-- start SOURCE DOCUMENT --
Re: [ovs-dev] [PATCH v7] ofproto-dpif-xlate: Don't reinstall removed XC_LEARN rule

Mike Pattrick Fri, 01 Sep 2023 09:07:18 -0700

On Fri, Sep 1, 2023 at 9:14 AM Ilya Maximets <[email protected]> wrote:
>
> On 9/1/23 07:06, Mike Pattrick wrote:
> > When the a revalidator thread is updating statistics for an XC_LEARN
> > xcache entry in xlate_push_stats_entry it uses ofproto_flow_mod_learn.
> > The revalidator will update stats for rules even if they are in a
> > removed state or marked as invisible. However, ofproto_flow_mod_learn
> > will detect if a flow has been removed and re-add it in that case. This
> > can result in an old learn action replacing the new learn action that
> > had replaced it in the first place.
> >
> > This change adds a new last_used parameter to ofproto_flow_mod_learn
> > allowing the caller to provide a timestamp that will be fed into the
> > learned rule's modified time. The provided timestamp should be the time
> > of the last packet activity. If last_used is not set then the current
> > time is used, as is the current behaviour.
> >
> > This change also adds a check when replacing a learned rule to favour the
> > newest rule.
> >
> > Reported-at: https://bugzilla.redhat.com/show_bug.cgi?id=2213892
> > Signed-off-by: Mike Pattrick <[email protected]>
> > ---
> >  v2: Added additional checks if rule is removed
> >  v3: v2 patch was corrupted in transit
> >  v4: Added check against dpif flow stats
> >  v5: Fixed typos, updated commit message
> >      Changed timestamps to use datapath timestamp more consistently
> >  v6: Added a unit test, changed some variable names and comments,
> >      zero is no longer an acceptable value
> >  v7: Simplified unit test, updated comments.
> >
> > ---
> >  ofproto/ofproto-dpif-xlate-cache.c |   2 +-
> >  ofproto/ofproto-dpif-xlate.c       |  10 ++-
> >  ofproto/ofproto-dpif.c             |   2 +-
> >  ofproto/ofproto-provider.h         |   6 +-
> >  ofproto/ofproto.c                  |  60 +++++++++++--
> >  tests/learn.at                     | 132 +++++++++++++++++++++++++++++
> >  6 files changed, 198 insertions(+), 14 deletions(-)
-- end SOURCE DOCUMENT --
-- start DATA --
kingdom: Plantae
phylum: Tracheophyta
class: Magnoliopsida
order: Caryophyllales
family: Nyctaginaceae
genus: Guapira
-- end DATA --
**OBJECTIVES:**
1. Answer the following from the ovs-dev patch message:
(a) What new parameter does the change add to ofproto_flow_mod_learn?
(b) What time is used if that parameter is not set?
(c) How many files were changed, and with how many insertions and deletions?
2. Echo, with no alteration, the part of the ovs-dev patch message that opens with the words containing "Re: [ovs-dev] [PATCH" and closes with "the first place.".

**TASK-BY-TASK OUTPUTS:**
1.
(a) A last_used parameter.
(b) The current time.
(c) Six files were changed, with 198 insertions and 14 deletions.

2.
Re: [ovs-dev] [PATCH v7] ofproto-dpif-xlate: Don't reinstall removed XC_LEARN rule

Mike Pattrick Fri, 01 Sep 2023 09:07:18 -0700

On Fri, Sep 1, 2023 at 9:14 AM Ilya Maximets <[email protected]> wrote:
>
> On 9/1/23 07:06, Mike Pattrick wrote:
> > When the a revalidator thread is updating statistics for an XC_LEARN
> > xcache entry in xlate_push_stats_entry it uses ofproto_flow_mod_learn.
> > The revalidator will update stats for rules even if they are in a
> > removed state or marked as invisible. However, ofproto_flow_mod_learn
> > will detect if a flow has been removed and re-add it in that case. This
> > can result in an old learn action replacing the new learn action that
> > had replaced it in the first place.